2003年09月19日
ポリオレフィンの自動車部品向け出荷に明暗
HDPEは2けた成長、PPは17ヶ月振りに前年割れ
【カテゴリー】:原料/樹脂/化成品
【関連企業・団体】:なし

 ポリオレフィンの自動車部品向け品種の出荷にこれまでにない変化が現れてきた。ガソリンタンク向けが需要の大半を占めると想定されるHDPEの大型中空成形品種の出荷量は8月も前年同月を24.8%上回って好調を維持したが、バンパーなど自動車部品向けがほとんどを占めていると見られるPPの工業部品向け射出成形品種の8月の出荷量は2.1%減となって17ヶ月振りに前年同月を下回った。PPの工業部品向け材料はもともと需要の絶対量が大きく、その増減はPP各社の業績に重大な影響を及ぼすものだけに今後の動向を警戒する向きが増えている。
 
 HDPEの大型中空成形用品種の8月の出荷数量は3,300tで、前年同月を24.8%上回った。2ヶ月連続の2けた増で、この結果同品種の月間出荷量は01年6月以降27ヶ月連続の前年超えとなった。自動車メーカーの多くが、ガソリンタンクを従来の金属製からHDPE製に切り替える動きを強めていることが大きく作用してのもの。

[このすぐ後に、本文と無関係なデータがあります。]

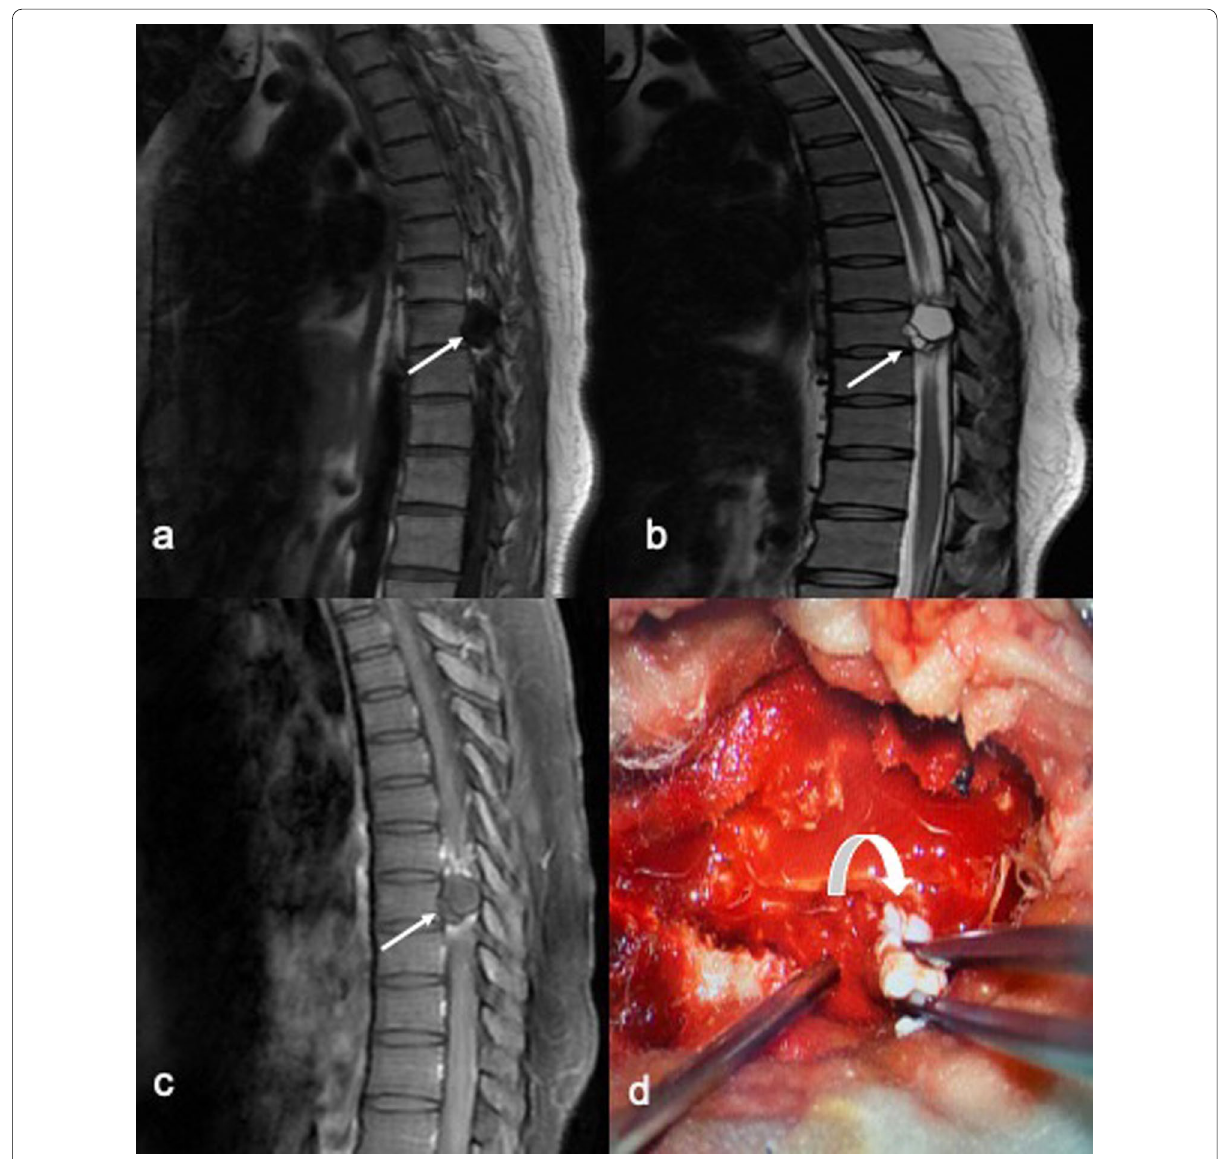
Fig. 1 MRI of dorsal spine in sagittal plane shows a well-defined cystic lesion in the spinal canal [marked with white arrow] a hypointense on T1WI and b hyperintense on T2WI. c Fat-suppressed contrast-enhanced sagittal T1WI shows the absence of enhancement in cyst or its wall. Mild enhancement of adjacent compressed tissue is present. d Per-operative image shows bunch of multiple pearly white cysts (curved white arrow) lying in the extradural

 一方のPPの工業部品向け品種の8月の出荷量は5万900tで前年同月を2.1%下回った。同品種の月間出荷量は、昨年4月以降今年7月まで一貫して前年を上回ってきた。しかも昨年9月から今年1月までの5ヶ月はコンスタントに2けた増を続けてきた。ところがその後は伸び率が縮小、6月は2.6%、7月は1.5%にとどまり、そして8月はついにマイナス成長に転じたわけ。

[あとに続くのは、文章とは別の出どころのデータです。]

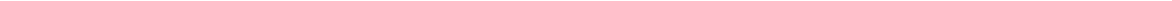
Fig. 2 CAFs remodel the BM and stimulate cancer cell invasion. a Quanti fi cation of cancer cell invasion through mesenteric BM in the physical presence of CAFs (CAF PP) or their secreted molecules (CAF SM) from patients 1 and 3. Data are represented as box and whiskers (10 – 90 percentile) plus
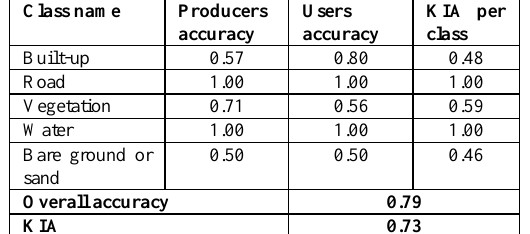
Table 2: Accuracy assessment and kappa statistics for object-based classification (segments based on only spectral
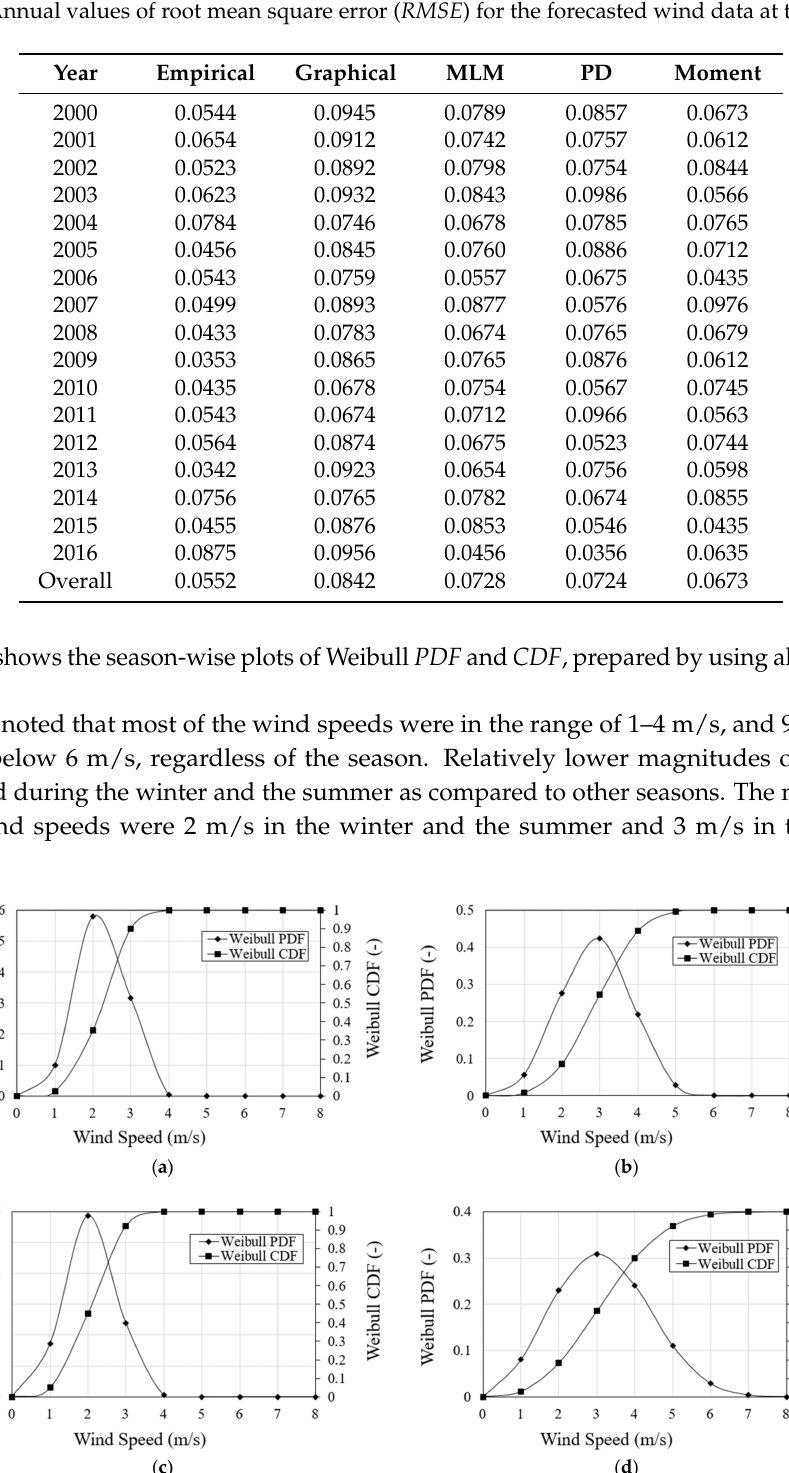
Table 5. Annual values of root mean square error ( RMSE ) for the forecasted wind data at the test site.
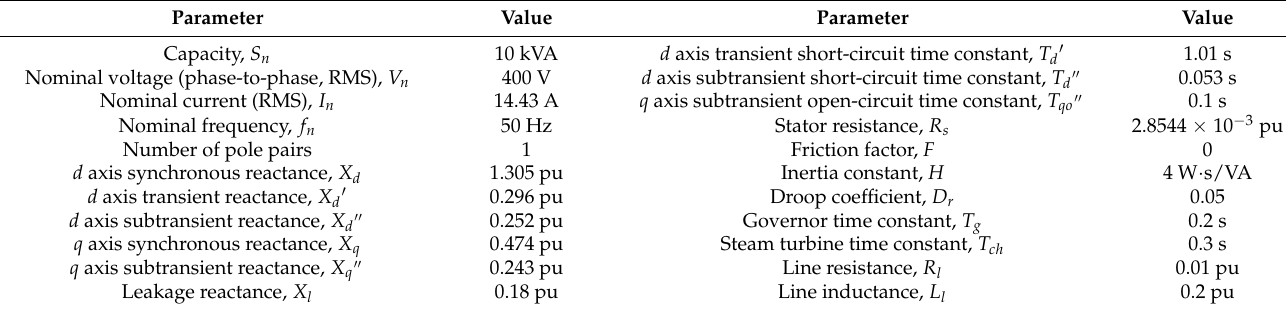
Table A3. Parameters of the synchronous generator (SG) and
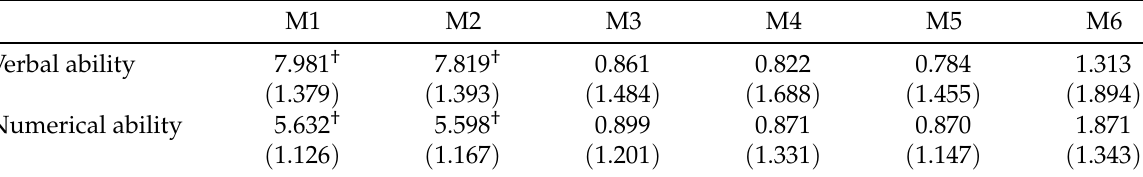
Table 1: NDE R of G1 education on G3 verbal ( n = 1, 898) and numerical ability ( n = 1,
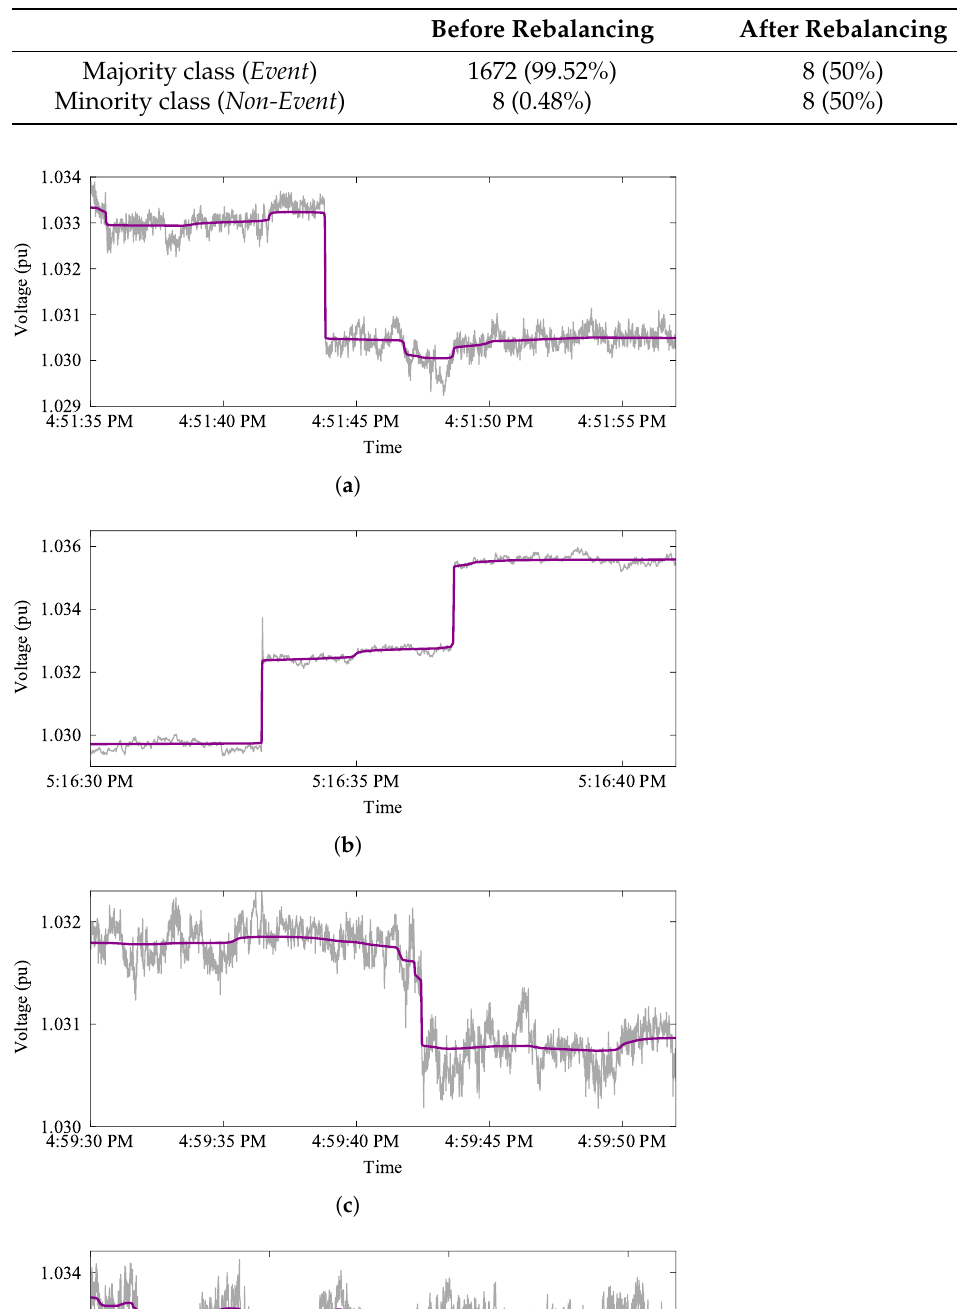
Table 1. Class distribution for the PQM dataset before and after rebalancing.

 こうした結果、1〜8月の累計は、HDPEの大型中空成形品種が2万1,100tで前年同期の25.2%増、PPの工業部品品種が45万7,700tで同4.8%増となった。うち、PP全体の国内向け出荷量の1〜8月の累計は163万3,000tで前年同期比は1.0%増にすぎないので、工業部品の占めるウエートはまだまだ高いといえる。